この研究成果は、本日(7月20日)Science Advances誌に掲載され、この併用療法が有効かどうかを確認するための臨床試験の対象患者を選択するのに役立つと考えられる。
毎年約180万人が肺がんで亡くなっており、世界的に見てもがんによる死亡原因の第1位となっている。
免疫療法が有効な人もいるが、ほとんどの患者には効果がない。
診断から5年以上生存している人は4分の1に過ぎず、新しい治療法や既存の薬剤の新しい組み合わせの発見が急務となっている。
「近年、免疫療法の一種である免疫チェックポイント阻害剤とKRAS阻害剤の併用が有効であるかどうかが注目されている。この阻害剤は、細胞の増殖と死滅を制御する遺伝子であるKRASの変異型を阻害することで効果を発揮する。この変異は肺がん患者の約3分の1に見られるため、有望な治療ターゲットである」と、著者であり、主要グループリーダーでFrancis Crick Instituteの副所長であるJulian Downward氏は説明する。
今回の研究では、マウスを用い、免疫チェックポイント阻害剤とKRAS阻害剤を併用した場合の効果を検討した。
すでに免疫細胞の活性が高い腫瘍、いわゆる「免疫ホット」腫瘍では、この治療法はがんをうまくコントロールすることができた。
しかし、免疫系が強い反応を示さないケースでは、併用療法は効果がなかった。
2021年には、KRAS阻害剤としては初めて、KRASG12C変異を有する非小細胞肺がん症例への使用が承認された。
そして、この阻害剤と免疫チェックポイント阻害剤との併用効果を調査するさまざまな臨床試験が進行中である。
しかし、これらの試験のほとんどは、すでに免疫チェックポイント阻害剤を投与され、効果が得られなかった患者のみを対象としている。
免疫療法がうまくいかなかったことから、彼らの腫瘍は「免疫ホット」ではないことが示唆され、この研究によれば、併用療法が奏効する可能性も低いということになる。

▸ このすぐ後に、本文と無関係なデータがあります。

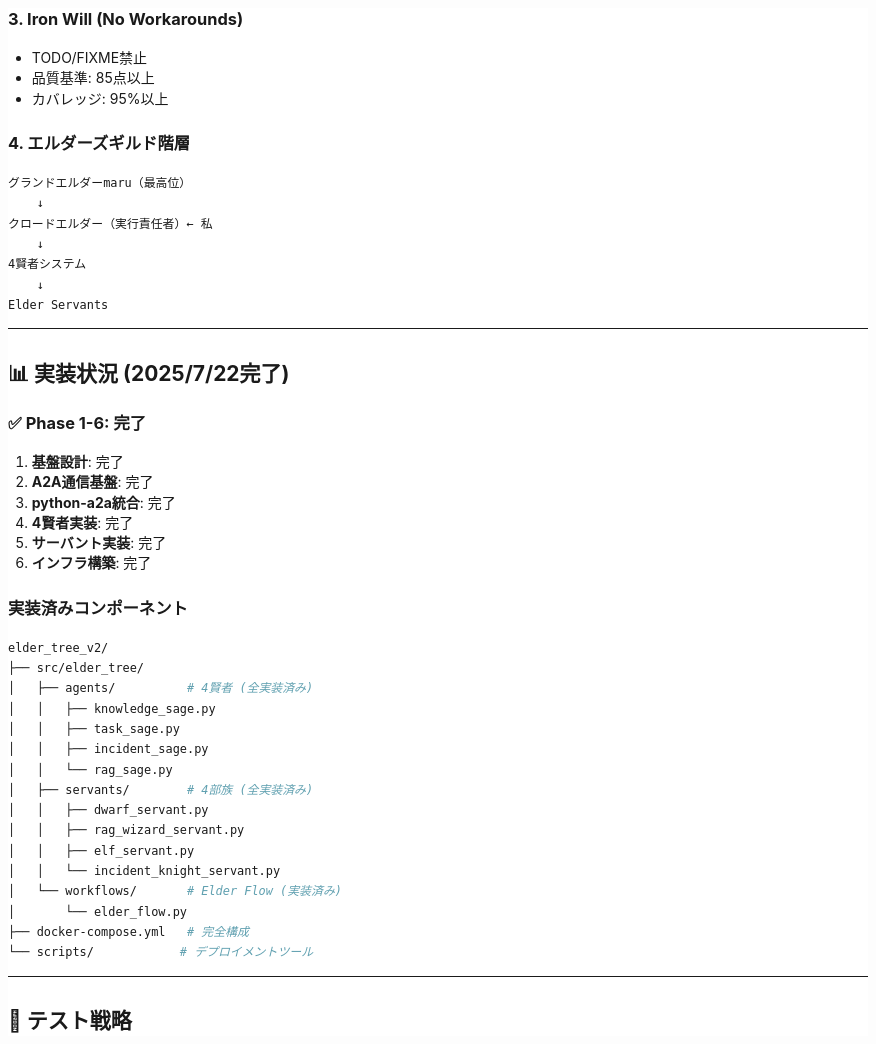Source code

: ### 3. Iron Will (No Workarounds)
- TODO/FIXME禁止
- 品質基準: 85点以上
- カバレッジ: 95%以上

### 4. エルダーズギルド階層
```
グランドエルダーmaru（最高位）
    ↓
クロードエルダー（実行責任者）← 私
    ↓
4賢者システム
    ↓
Elder Servants
```

---

## 📊 実装状況 (2025/7/22完了)

### ✅ Phase 1-6: 完了
1. **基盤設計**: 完了
2. **A2A通信基盤**: 完了
3. **python-a2a統合**: 完了
4. **4賢者実装**: 完了
5. **サーバント実装**: 完了
6. **インフラ構築**: 完了

### 実装済みコンポーネント
```bash
elder_tree_v2/
├── src/elder_tree/
│   ├── agents/          # 4賢者 (全実装済み)
│   │   ├── knowledge_sage.py
│   │   ├── task_sage.py
│   │   ├── incident_sage.py
│   │   └── rag_sage.py
│   ├── servants/        # 4部族 (全実装済み)
│   │   ├── dwarf_servant.py
│   │   ├── rag_wizard_servant.py
│   │   ├── elf_servant.py
│   │   └── incident_knight_servant.py
│   └── workflows/       # Elder Flow (実装済み)
│       └── elder_flow.py
├── docker-compose.yml   # 完全構成
└── scripts/            # デプロイメントツール
```

---

## 🧪 テスト戦略
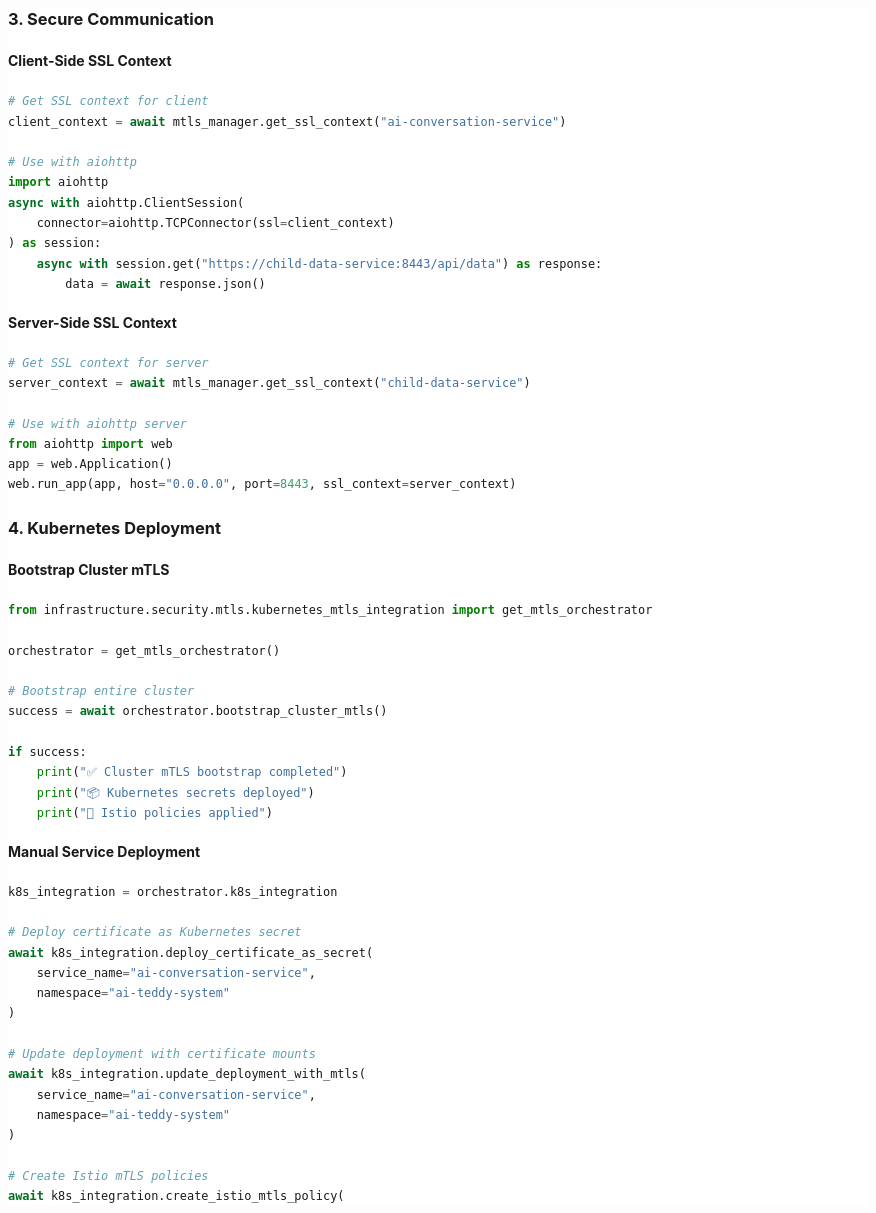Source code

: ### 3. Secure Communication

#### Client-Side SSL Context

```python
# Get SSL context for client
client_context = await mtls_manager.get_ssl_context("ai-conversation-service")

# Use with aiohttp
import aiohttp
async with aiohttp.ClientSession(
    connector=aiohttp.TCPConnector(ssl=client_context)
) as session:
    async with session.get("https://child-data-service:8443/api/data") as response:
        data = await response.json()
```

#### Server-Side SSL Context

```python
# Get SSL context for server
server_context = await mtls_manager.get_ssl_context("child-data-service")

# Use with aiohttp server
from aiohttp import web
app = web.Application()
web.run_app(app, host="0.0.0.0", port=8443, ssl_context=server_context)
```

### 4. Kubernetes Deployment

#### Bootstrap Cluster mTLS

```python
from infrastructure.security.mtls.kubernetes_mtls_integration import get_mtls_orchestrator

orchestrator = get_mtls_orchestrator()

# Bootstrap entire cluster
success = await orchestrator.bootstrap_cluster_mtls()

if success:
    print("✅ Cluster mTLS bootstrap completed")
    print("📦 Kubernetes secrets deployed")
    print("🔗 Istio policies applied")
```

#### Manual Service Deployment

```python
k8s_integration = orchestrator.k8s_integration

# Deploy certificate as Kubernetes secret
await k8s_integration.deploy_certificate_as_secret(
    service_name="ai-conversation-service",
    namespace="ai-teddy-system"
)

# Update deployment with certificate mounts
await k8s_integration.update_deployment_with_mtls(
    service_name="ai-conversation-service",
    namespace="ai-teddy-system"
)

# Create Istio mTLS policies
await k8s_integration.create_istio_mtls_policy(
```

研究者らは、有効な組み合わせが最も反応しやすい患者に対してテストされるように、「免疫ホット」腫瘍の患者を含む臨床試験を行うよう呼びかけている。
「KRAS阻害剤は非常に新しい薬剤なので、どのような場合に最も効果があるのか、どのような治療と組み合わせれば患者がより長く生きられる可能性が高いのか、まだわからないことがたくさんある」
「今回の研究は、免疫チェックポイント阻害剤とKRAS阻害剤の併用が特定のがんに有効である可能性を示唆しており、その重要な一端を担っている。このことを今後の臨床試験のデザインに反映させることが重要である」と、著者であり、Francis Crick InstituteのOncogene Biology laboratoryの主任研究員であるMiriam Molina Arcas氏は説明している。
また、KRAS変異が腫瘍、腫瘍周辺の環境、免疫系に与える影響についても調査した。
その結果、肺がんでは、変異したKRASが免疫系を活性化するシグナルを弱める一方、腫瘍を支える環境を整えるホルモン様分子を促進していることがわかった。
マウスモデルで変異した遺伝子を阻害したところ、これらの腫瘍促進作用は起こらなかった。
例えば、腫瘍の環境下では、免疫系を抑制する細胞が減り、がん細胞を殺す細胞傷害性T細胞が増えた。
KRAS遺伝子は、メラノーマ、腸がん、膵臓がんなど、がん全体の約20%に関与しているRAS遺伝子ファミリーの一員である。
研究者らは、RAS阻害剤に耐性を持つようになったがん細胞を排除するために免疫系を刺激する方法を研究するなど、がんにおけるこの遺伝子ファミリーの役割に関する研究を続ける予定である。